Data to examine below:

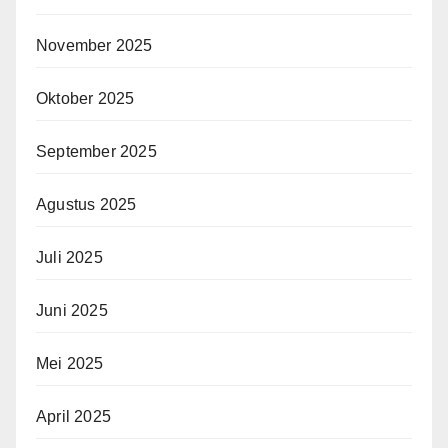
November 2025
Oktober 2025
September 2025
Agustus 2025
Juli 2025
Juni 2025
Mei 2025
April 2025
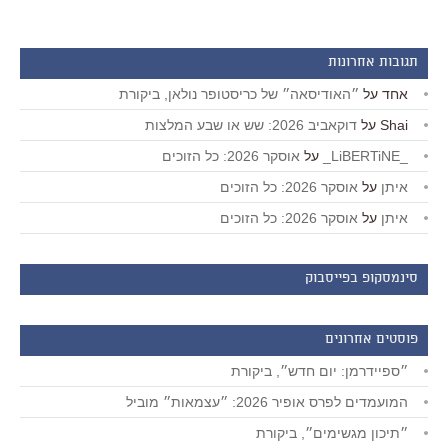
תגובות אחרונות
אחד
על
״האודיסאה״ של כריסטופר נולאן, ביקורת
Shai
על
דוקאביב 2026: שש או שבע המלצות
_LiBERTiNE_
על
אוסקר 2026: כל הזוכים
איתן
על
אוסקר 2026: כל הזוכים
איתן
על
אוסקר 2026: כל הזוכים
סינמסקופ בפייסבוק
פוסטים אחרונים
״ספיידרמן: יום חדש״, ביקורת
המועמדים לפרס אופיר 2026: ״עצמאות״ מוביל
״תיכון מגשימים״, ביקורת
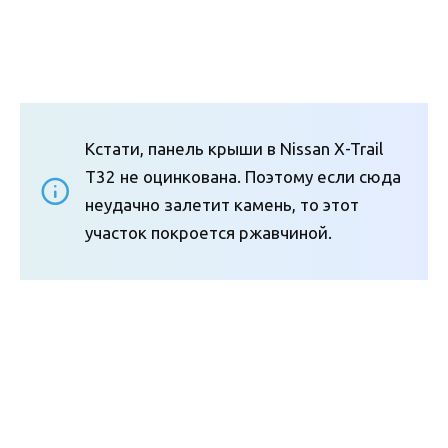
Кстати, панель крыши в Nissan X-Trail
Т32 не оцинкована. Поэтому если сюда
неудачно залетит камень, то этот
участок покроется ржавчиной.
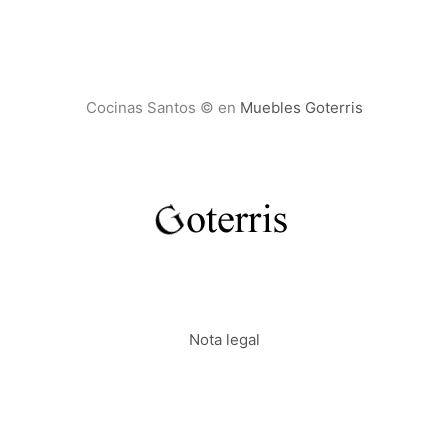
Cocinas Santos © en
Muebles Goterris
Nota legal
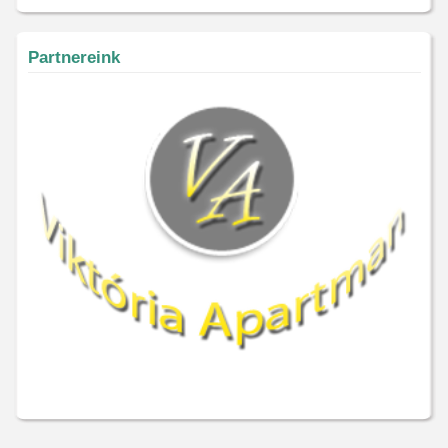
Partnereink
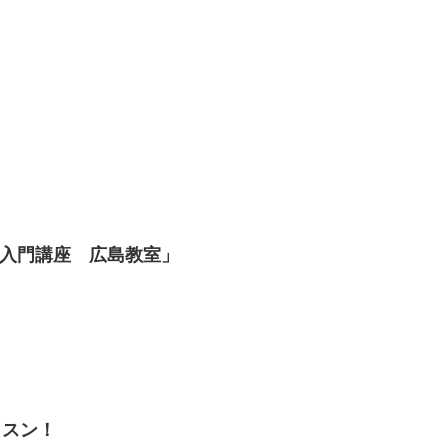
相入門講座 広島教室」
ッスン！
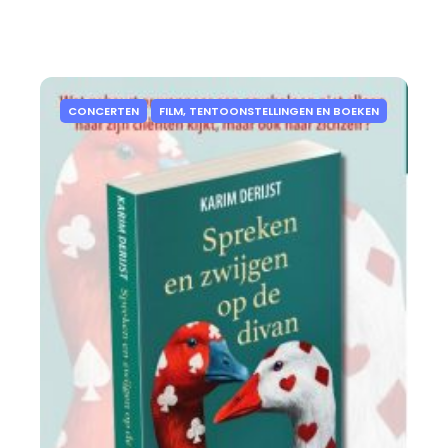
CONCERTEN
FILM, TENTOONSTELLINGEN EN BOEKEN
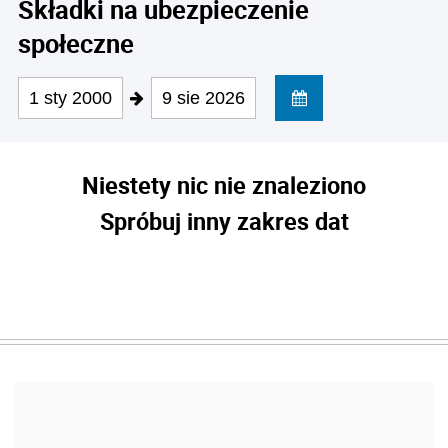
Składki na ubezpieczenie
społeczne
1 sty 2000
9 sie 2026
Niestety nic nie znaleziono
Spróbuj inny zakres dat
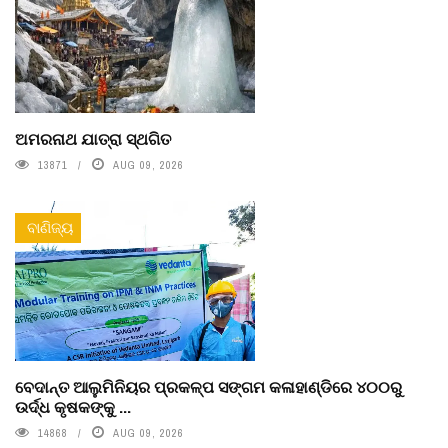
ଅମରନାଥ ଯାତ୍ରା ସ୍ଥଗିତ
13871
AUG 09, 2026
ବାଣିଜ୍ୟ
ବେଦାନ୍ତ ଆଲୁମିନିୟର ପ୍ରକଳ୍ପ ସଙ୍ଗମ କଳାହାଣ୍ଡିରେ ୪୦୦ରୁ
ଉର୍ଦ୍ଧ କୃଷକଙ୍କୁ ...
14868
AUG 09, 2026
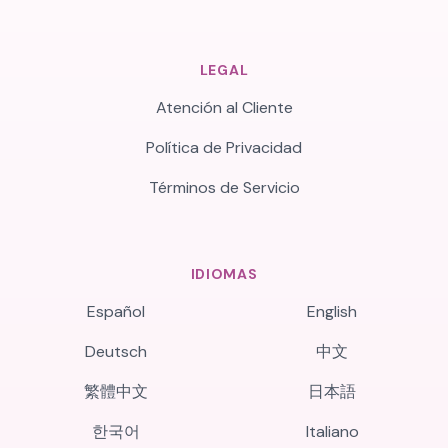
LEGAL
Atención al Cliente
Política de Privacidad
Términos de Servicio
IDIOMAS
Español
English
Deutsch
中文
繁體中文
日本語
한국어
Italiano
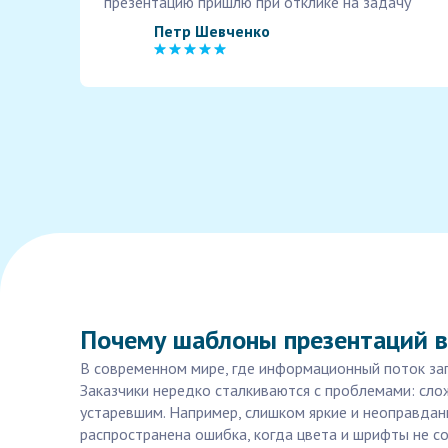
презентацию пришлю при отклике на задачу
Петр Шевченко
Почему шаблоны презентаций в
В современном мире, где информационный поток зап
Заказчики нередко сталкиваются с проблемами: сл
устаревшим. Например, слишком яркие и неоправдан
распространена ошибка, когда цвета и шрифты не с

End of Data to examine.

Transcribe exactly the lines that run from the first line of the records above through the line with "יום חדש״, ביקורת", and include both of those lines; pictures stay out.

-- Your response --
November 2025
Oktober 2025
September 2025
Agustus 2025
Juli 2025
Juni 2025
Mei 2025
April 2025
תגובות אחרונות
אחד
על
״האודיסאה״ של כריסטופר נולאן, ביקורת
Shai
על
דוקאביב 2026: שש או שבע המלצות
_LiBERTiNE_
על
אוסקר 2026: כל הזוכים
איתן
על
אוסקר 2026: כל הזוכים
איתן
על
אוסקר 2026: כל הזוכים
סינמסקופ בפייסבוק
פוסטים אחרונים
״ספיידרמן: יום חדש״, ביקורת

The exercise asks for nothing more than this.